Du côté des journalistes par contre, graviter dans l’espace vital des élus fait partie du métier. Rien de plus normal que de brandir un micro au visage d’une politicienne, ou de se lancer aux trousses d’un ministre qui tente de quitter discrètement un point de presse.
Nombreux se sont réjouis devant les images du journaliste irakien qui a lancé ses chaussures au visage de Georges Bush la semaine dernière. Étant donné que le président américain est le bouc émissaire de la terre entière, le correspondant de la télévision Al-Bagdadia est rapidement devenu un héros international.

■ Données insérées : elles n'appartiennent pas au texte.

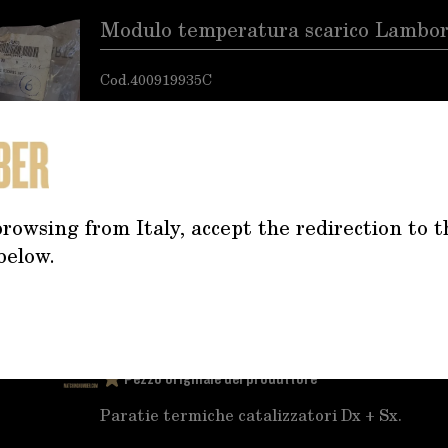
Modulo temperatura scarico Lamborgh
Cod.
400919935C
Pezzo originale del produttore
Modulo temperatura scarico Lamborghini Gal
rowsing from Italy, accept the redirection to t
below.
Ferrari F458 Coppia Protezioni ter
Cod.
263588 - 263589
Pezzo originale del produttore
Paratie termiche catalizzatori Dx + Sx.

Toutefois, en faisant ce geste passionné, libérateur pour plusieurs, Muntadar Al-Zeidi a transgressé la règle la plus sacrée du métier, ce serment auquel tout journaliste adhère pour avoir accès aux parlements, aux zones de guerres et à l’entourage des décideurs de ce monde: la neutralité.
Cette proximité privilégiée est la pierre angulaire de la liberté de presse. Un privilège précieux et fragile à ne pas jeter avec une paire de vieux souliers.